** start of Material **
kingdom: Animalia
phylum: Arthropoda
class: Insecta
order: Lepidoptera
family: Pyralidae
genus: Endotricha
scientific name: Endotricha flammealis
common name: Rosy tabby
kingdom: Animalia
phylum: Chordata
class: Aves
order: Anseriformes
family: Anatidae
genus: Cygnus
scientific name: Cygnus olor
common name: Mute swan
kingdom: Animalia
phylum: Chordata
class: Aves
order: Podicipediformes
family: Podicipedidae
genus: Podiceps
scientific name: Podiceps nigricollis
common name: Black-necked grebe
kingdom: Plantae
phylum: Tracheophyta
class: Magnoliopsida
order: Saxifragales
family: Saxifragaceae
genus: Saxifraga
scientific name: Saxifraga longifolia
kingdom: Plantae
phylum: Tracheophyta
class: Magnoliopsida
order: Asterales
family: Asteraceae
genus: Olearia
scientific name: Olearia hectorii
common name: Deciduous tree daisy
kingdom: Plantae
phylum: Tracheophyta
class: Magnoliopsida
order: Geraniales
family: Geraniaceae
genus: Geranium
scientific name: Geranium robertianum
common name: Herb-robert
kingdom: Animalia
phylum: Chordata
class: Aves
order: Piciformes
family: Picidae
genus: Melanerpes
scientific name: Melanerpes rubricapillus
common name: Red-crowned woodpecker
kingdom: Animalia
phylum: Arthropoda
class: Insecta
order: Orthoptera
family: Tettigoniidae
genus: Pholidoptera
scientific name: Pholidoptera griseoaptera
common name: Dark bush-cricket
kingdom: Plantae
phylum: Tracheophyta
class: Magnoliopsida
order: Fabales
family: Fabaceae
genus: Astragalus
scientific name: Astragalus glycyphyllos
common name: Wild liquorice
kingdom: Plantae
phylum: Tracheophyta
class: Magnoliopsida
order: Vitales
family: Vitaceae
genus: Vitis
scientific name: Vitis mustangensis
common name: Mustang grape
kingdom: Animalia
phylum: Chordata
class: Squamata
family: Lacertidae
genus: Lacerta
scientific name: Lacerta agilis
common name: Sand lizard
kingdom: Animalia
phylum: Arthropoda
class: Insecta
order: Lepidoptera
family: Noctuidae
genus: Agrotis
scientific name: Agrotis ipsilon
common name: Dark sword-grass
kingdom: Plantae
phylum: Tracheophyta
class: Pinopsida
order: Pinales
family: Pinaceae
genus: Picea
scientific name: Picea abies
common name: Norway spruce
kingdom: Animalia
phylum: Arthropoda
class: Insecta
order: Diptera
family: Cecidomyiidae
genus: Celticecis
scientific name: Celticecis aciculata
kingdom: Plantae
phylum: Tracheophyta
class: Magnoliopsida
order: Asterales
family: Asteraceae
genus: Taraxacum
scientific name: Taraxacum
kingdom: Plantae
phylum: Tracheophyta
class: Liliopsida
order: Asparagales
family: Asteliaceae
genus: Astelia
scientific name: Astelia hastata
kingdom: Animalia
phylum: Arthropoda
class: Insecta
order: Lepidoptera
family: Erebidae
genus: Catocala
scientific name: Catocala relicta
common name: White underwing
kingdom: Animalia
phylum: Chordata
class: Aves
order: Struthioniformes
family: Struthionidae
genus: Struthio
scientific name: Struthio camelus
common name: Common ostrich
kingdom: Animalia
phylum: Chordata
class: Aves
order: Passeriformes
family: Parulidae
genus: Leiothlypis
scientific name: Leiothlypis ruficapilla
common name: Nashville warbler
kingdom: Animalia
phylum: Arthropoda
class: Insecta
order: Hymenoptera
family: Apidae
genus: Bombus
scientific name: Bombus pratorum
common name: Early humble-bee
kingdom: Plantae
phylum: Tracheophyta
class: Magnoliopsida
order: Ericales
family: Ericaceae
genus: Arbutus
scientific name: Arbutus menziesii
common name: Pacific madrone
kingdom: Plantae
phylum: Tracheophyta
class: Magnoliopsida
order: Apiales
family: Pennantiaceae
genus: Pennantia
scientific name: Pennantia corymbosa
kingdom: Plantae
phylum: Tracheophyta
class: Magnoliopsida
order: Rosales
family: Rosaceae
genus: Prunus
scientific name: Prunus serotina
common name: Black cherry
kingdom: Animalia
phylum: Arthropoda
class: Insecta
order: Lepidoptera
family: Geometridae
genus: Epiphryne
** end of Material **
Change every "common name" in the data to "vernacular name" and leave the rest of the lines unchanged.

* Exercise response:
kingdom: Animalia
phylum: Arthropoda
class: Insecta
order: Lepidoptera
family: Pyralidae
genus: Endotricha
scientific name: Endotricha flammealis
vernacular name: Rosy tabby
kingdom: Animalia
phylum: Chordata
class: Aves
order: Anseriformes
family: Anatidae
genus: Cygnus
scientific name: Cygnus olor
vernacular name: Mute swan
kingdom: Animalia
phylum: Chordata
class: Aves
order: Podicipediformes
family: Podicipedidae
genus: Podiceps
scientific name: Podiceps nigricollis
vernacular name: Black-necked grebe
kingdom: Plantae
phylum: Tracheophyta
class: Magnoliopsida
order: Saxifragales
family: Saxifragaceae
genus: Saxifraga
scientific name: Saxifraga longifolia
kingdom: Plantae
phylum: Tracheophyta
class: Magnoliopsida
order: Asterales
family: Asteraceae
genus: Olearia
scientific name: Olearia hectorii
vernacular name: Deciduous tree daisy
kingdom: Plantae
phylum: Tracheophyta
class: Magnoliopsida
order: Geraniales
family: Geraniaceae
genus: Geranium
scientific name: Geranium robertianum
vernacular name: Herb-robert
kingdom: Animalia
phylum: Chordata
class: Aves
order: Piciformes
family: Picidae
genus: Melanerpes
scientific name: Melanerpes rubricapillus
vernacular name: Red-crowned woodpecker
kingdom: Animalia
phylum: Arthropoda
class: Insecta
order: Orthoptera
family: Tettigoniidae
genus: Pholidoptera
scientific name: Pholidoptera griseoaptera
vernacular name: Dark bush-cricket
kingdom: Plantae
phylum: Tracheophyta
class: Magnoliopsida
order: Fabales
family: Fabaceae
genus: Astragalus
scientific name: Astragalus glycyphyllos
vernacular name: Wild liquorice
kingdom: Plantae
phylum: Tracheophyta
class: Magnoliopsida
order: Vitales
family: Vitaceae
genus: Vitis
scientific name: Vitis mustangensis
vernacular name: Mustang grape
kingdom: Animalia
phylum: Chordata
class: Squamata
family: Lacertidae
genus: Lacerta
scientific name: Lacerta agilis
vernacular name: Sand lizard
kingdom: Animalia
phylum: Arthropoda
class: Insecta
order: Lepidoptera
family: Noctuidae
genus: Agrotis
scientific name: Agrotis ipsilon
vernacular name: Dark sword-grass
kingdom: Plantae
phylum: Tracheophyta
class: Pinopsida
order: Pinales
family: Pinaceae
genus: Picea
scientific name: Picea abies
vernacular name: Norway spruce
kingdom: Animalia
phylum: Arthropoda
class: Insecta
order: Diptera
family: Cecidomyiidae
genus: Celticecis
scientific name: Celticecis aciculata
kingdom: Plantae
phylum: Tracheophyta
class: Magnoliopsida
order: Asterales
family: Asteraceae
genus: Taraxacum
scientific name: Taraxacum
kingdom: Plantae
phylum: Tracheophyta
class: Liliopsida
order: Asparagales
family: Asteliaceae
genus: Astelia
scientific name: Astelia hastata
kingdom: Animalia
phylum: Arthropoda
class: Insecta
order: Lepidoptera
family: Erebidae
genus: Catocala
scientific name: Catocala relicta
vernacular name: White underwing
kingdom: Animalia
phylum: Chordata
class: Aves
order: Struthioniformes
family: Struthionidae
genus: Struthio
scientific name: Struthio camelus
vernacular name: Common ostrich
kingdom: Animalia
phylum: Chordata
class: Aves
order: Passeriformes
family: Parulidae
genus: Leiothlypis
scientific name: Leiothlypis ruficapilla
vernacular name: Nashville warbler
kingdom: Animalia
phylum: Arthropoda
class: Insecta
order: Hymenoptera
family: Apidae
genus: Bombus
scientific name: Bombus pratorum
vernacular name: Early humble-bee
kingdom: Plantae
phylum: Tracheophyta
class: Magnoliopsida
order: Ericales
family: Ericaceae
genus: Arbutus
scientific name: Arbutus menziesii
vernacular name: Pacific madrone
kingdom: Plantae
phylum: Tracheophyta
class: Magnoliopsida
order: Apiales
family: Pennantiaceae
genus: Pennantia
scientific name: Pennantia corymbosa
kingdom: Plantae
phylum: Tracheophyta
class: Magnoliopsida
order: Rosales
family: Rosaceae
genus: Prunus
scientific name: Prunus serotina
vernacular name: Black cherry
kingdom: Animalia
phylum: Arthropoda
class: Insecta
order: Lepidoptera
family: Geometridae
genus: Epiphryne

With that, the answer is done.